When I was in graduate school, a friend asked me to write for the University newspaper. Having finished my first short story class, I was excited at the possibility of regularly writing. The guy I was seeing at the time, a guy I thought was the one and only, a guy who faded into the background, cringed in disgust when I shared the news that I had been assigned my own column.

“I don’t want people to talk to me about what you write,” he said.

“I’ll do it anonymously,” I soothed.

The paper ran one piece by me under a pseudonym. I wrote about how female college students at the land grant institution in the South shouldn’t worry so much about getting married. Focus on what interest you, I urged. Turned out the editorial staff took themselves as seriously as the staff of the Wall Street Journal. No anonymity for their writers.

“What should I do?” I asked one of my girlfriends.”I want to do it but I made a promise I would quit if they wanted to use my name.”

“You shouldn’t write it,” she advised, deep in the throes of her own romance, one that turned into marriage.

The next week I pulled out. I explained to my contact I couldn’t publish under my name. So much for focusing on what interested me. I was on a long road of self denial, a road that took five of so years to spool me away from him and into the arms of writing.

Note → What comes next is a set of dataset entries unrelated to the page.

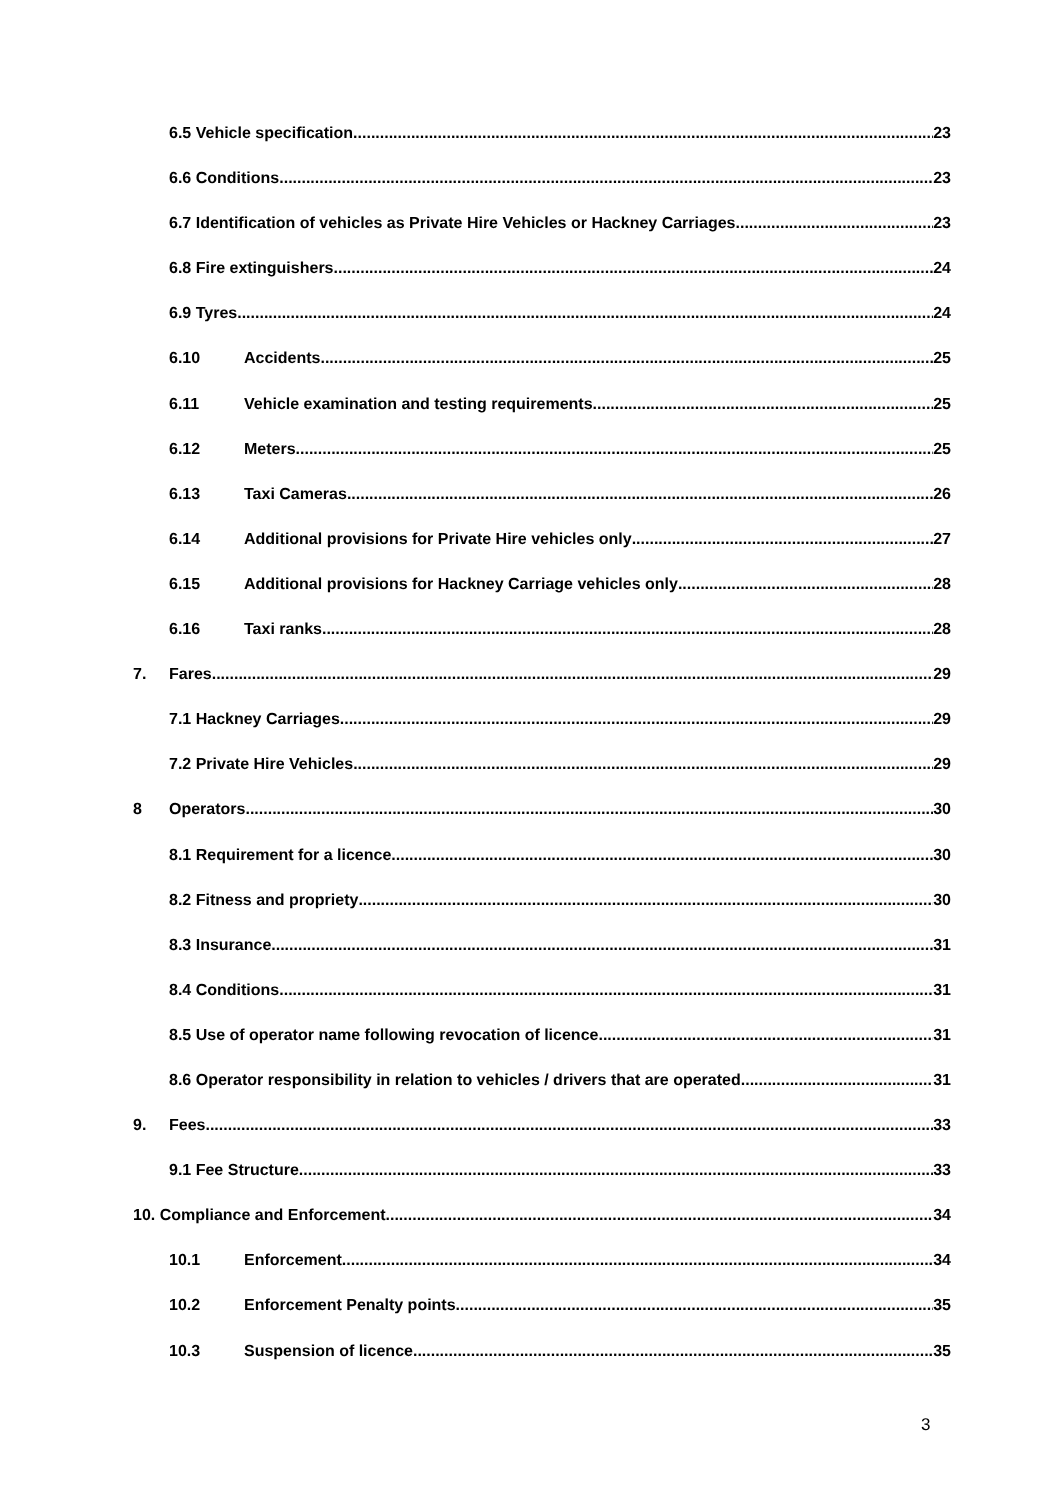6.5 Vehicle specification 23
6.6 Conditions 23
6.7 Identification of vehicles as Private Hire Vehicles or Hackney Carriages 23
6.8 Fire extinguishers 24
6.9 Tyres 24
6.10 Accidents 25
6.11 Vehicle examination and testing requirements 25
6.12 Meters 25
6.13 Taxi Cameras 26
6.14 Additional provisions for Private Hire vehicles only 27
6.15 Additional provisions for Hackney Carriage vehicles only 28
6.16 Taxi ranks 28
7. Fares 29
7.1 Hackney Carriages 29
7.2 Private Hire Vehicles 29
8 Operators 30
8.1 Requirement for a licence 30
8.2 Fitness and propriety 30
8.3 Insurance 31
8.4 Conditions 31
8.5 Use of operator name following revocation of licence 31
8.6 Operator responsibility in relation to vehicles / drivers that are operated 31
9. Fees 33
9.1 Fee Structure 33
10. Compliance and Enforcement 34
10.1 Enforcement 34
10.2 Enforcement Penalty points 35
10.3 Suspension of licence 35
3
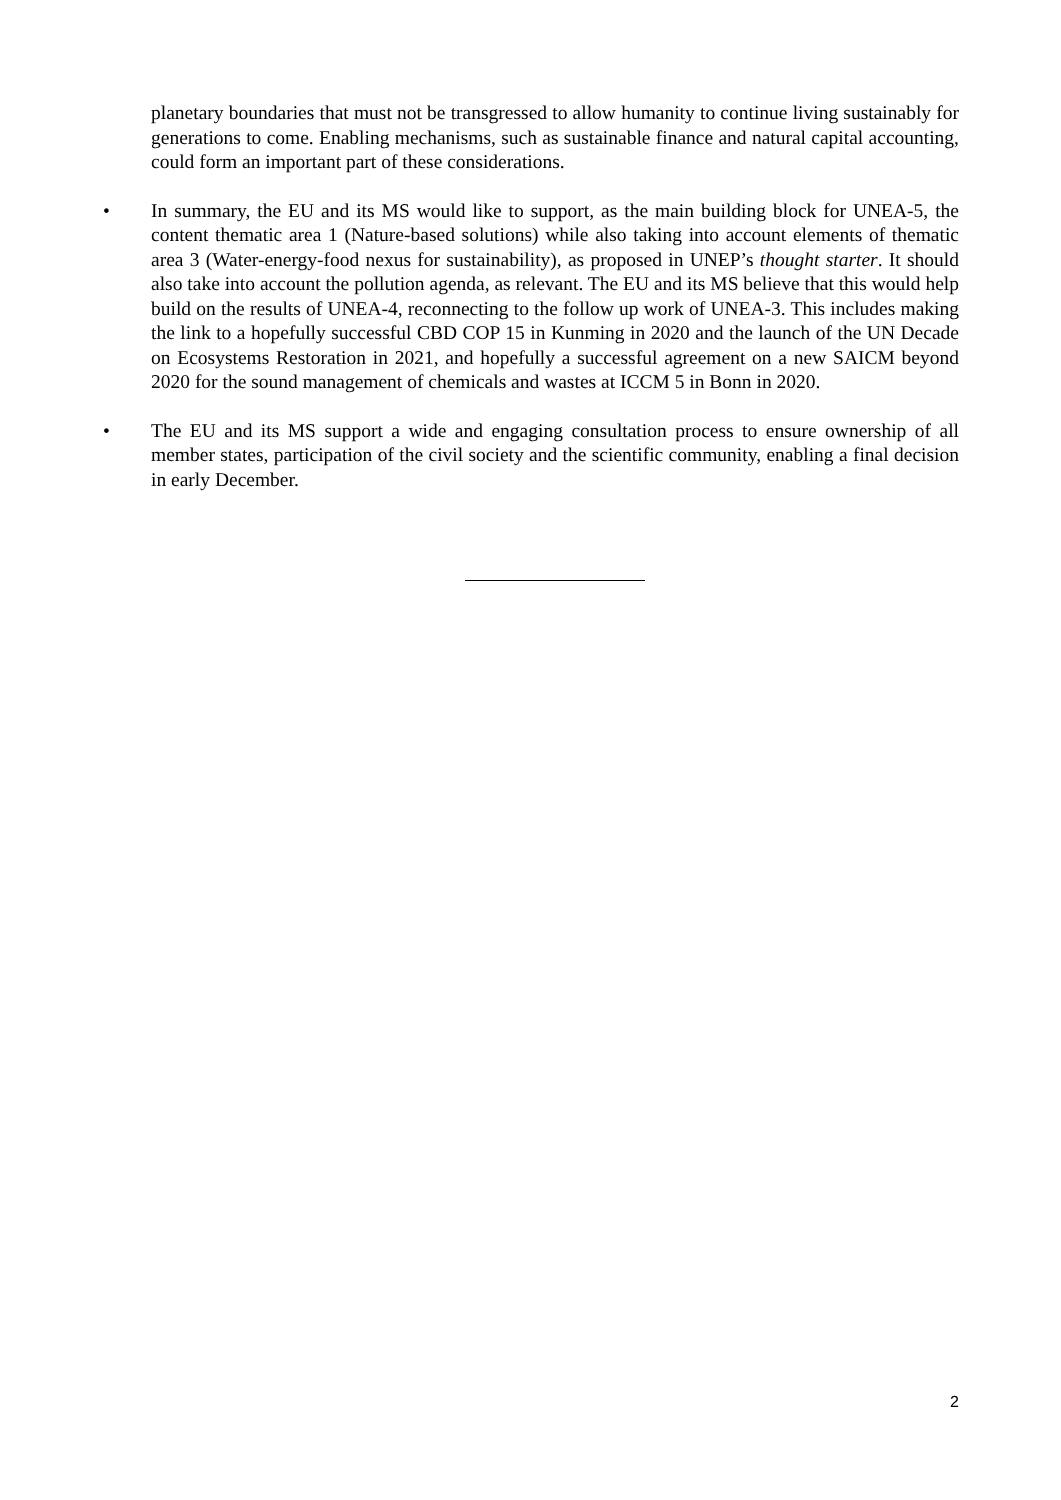planetary boundaries that must not be transgressed to allow humanity to continue living sustainably for generations to come. Enabling mechanisms, such as sustainable finance and natural capital accounting, could form an important part of these considerations.
•
In summary, the EU and its MS would like to support, as the main building block for UNEA-5, the content thematic area 1 (Nature-based solutions) while also taking into account elements of thematic area 3 (Water-energy-food nexus for sustainability), as proposed in UNEP’s thought starter. It should also take into account the pollution agenda, as relevant. The EU and its MS believe that this would help build on the results of UNEA-4, reconnecting to the follow up work of UNEA-3. This includes making the link to a hopefully successful CBD COP 15 in Kunming in 2020 and the launch of the UN Decade on Ecosystems Restoration in 2021, and hopefully a successful agreement on a new SAICM beyond 2020 for the sound management of chemicals and wastes at ICCM 5 in Bonn in 2020.
•
The EU and its MS support a wide and engaging consultation process to ensure ownership of all member states, participation of the civil society and the scientific community, enabling a final decision in early December.
2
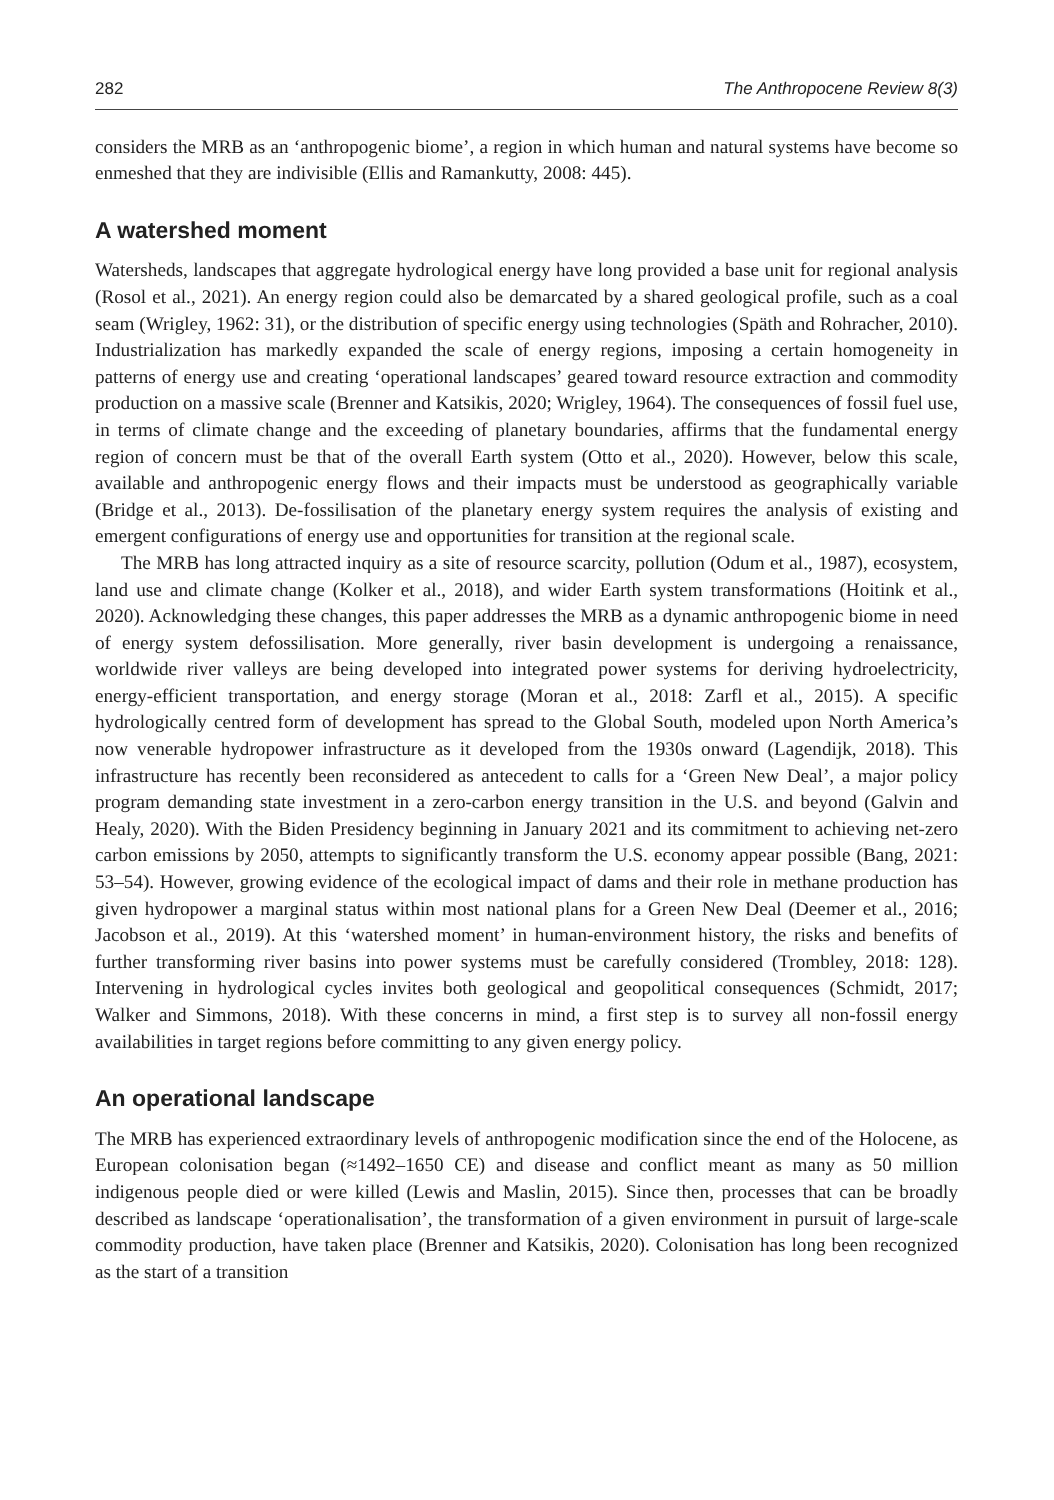282 The Anthropocene Review 8(3)
considers the MRB as an ‘anthropogenic biome’, a region in which human and natural systems have become so enmeshed that they are indivisible (Ellis and Ramankutty, 2008: 445).
A watershed moment
Watersheds, landscapes that aggregate hydrological energy have long provided a base unit for regional analysis (Rosol et al., 2021). An energy region could also be demarcated by a shared geological profile, such as a coal seam (Wrigley, 1962: 31), or the distribution of specific energy using technologies (Späth and Rohracher, 2010). Industrialization has markedly expanded the scale of energy regions, imposing a certain homogeneity in patterns of energy use and creating ‘operational landscapes’ geared toward resource extraction and commodity production on a massive scale (Brenner and Katsikis, 2020; Wrigley, 1964). The consequences of fossil fuel use, in terms of climate change and the exceeding of planetary boundaries, affirms that the fundamental energy region of concern must be that of the overall Earth system (Otto et al., 2020). However, below this scale, available and anthropogenic energy flows and their impacts must be understood as geographically variable (Bridge et al., 2013). De-fossilisation of the planetary energy system requires the analysis of existing and emergent configurations of energy use and opportunities for transition at the regional scale.
The MRB has long attracted inquiry as a site of resource scarcity, pollution (Odum et al., 1987), ecosystem, land use and climate change (Kolker et al., 2018), and wider Earth system transformations (Hoitink et al., 2020). Acknowledging these changes, this paper addresses the MRB as a dynamic anthropogenic biome in need of energy system defossilisation. More generally, river basin development is undergoing a renaissance, worldwide river valleys are being developed into integrated power systems for deriving hydroelectricity, energy-efficient transportation, and energy storage (Moran et al., 2018: Zarfl et al., 2015). A specific hydrologically centred form of development has spread to the Global South, modeled upon North America’s now venerable hydropower infrastructure as it developed from the 1930s onward (Lagendijk, 2018). This infrastructure has recently been reconsidered as antecedent to calls for a ‘Green New Deal’, a major policy program demanding state investment in a zero-carbon energy transition in the U.S. and beyond (Galvin and Healy, 2020). With the Biden Presidency beginning in January 2021 and its commitment to achieving net-zero carbon emissions by 2050, attempts to significantly transform the U.S. economy appear possible (Bang, 2021: 53–54). However, growing evidence of the ecological impact of dams and their role in methane production has given hydropower a marginal status within most national plans for a Green New Deal (Deemer et al., 2016; Jacobson et al., 2019). At this ‘watershed moment’ in human-environment history, the risks and benefits of further transforming river basins into power systems must be carefully considered (Trombley, 2018: 128). Intervening in hydrological cycles invites both geological and geopolitical consequences (Schmidt, 2017; Walker and Simmons, 2018). With these concerns in mind, a first step is to survey all non-fossil energy availabilities in target regions before committing to any given energy policy.
An operational landscape
The MRB has experienced extraordinary levels of anthropogenic modification since the end of the Holocene, as European colonisation began (≈1492–1650 CE) and disease and conflict meant as many as 50 million indigenous people died or were killed (Lewis and Maslin, 2015). Since then, processes that can be broadly described as landscape ‘operationalisation’, the transformation of a given environment in pursuit of large-scale commodity production, have taken place (Brenner and Katsikis, 2020). Colonisation has long been recognized as the start of a transition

Fast forward another ten years.

I write a blog post about an injustice in my midst. The situation affected my family but also the children of others. I kept the identities of the perpetrators hidden, though anyone familiar with the context of my ruminations could have sussed out the major players. The powers that be were preying on a group of non-Caucasian, non-native English speakers. As the writer of the bunch, I wanted to use my vantage for good. Or least to sound off. Let’s face it, I’m not Batman, at least not yet.

I shared a draft of the post with the one person who would be most likely to object.

Don’t post that read the unsurprising reply.

When I probed deeper, the warning was people will shun you for telling the truth. This was a more alarming reason than garden variety embarrassment. They took it one step further: people will shun those associated with you. Is that what you really want?

You’ve probably heard variations of this.

Don’t make waves.

No one likes a tattletale.

If you don’t have anything nice to say…

I didn’t post the blog entry.

I wrote this one instead. To ruminate on the irony that a banned writer can also self-censor. To remind myself that all writers have real bodies and relationships that inform our lofty ideals.

To remember that writing can inform, embarrass, endanger, or alert. We need writing or the silence would deafen us all.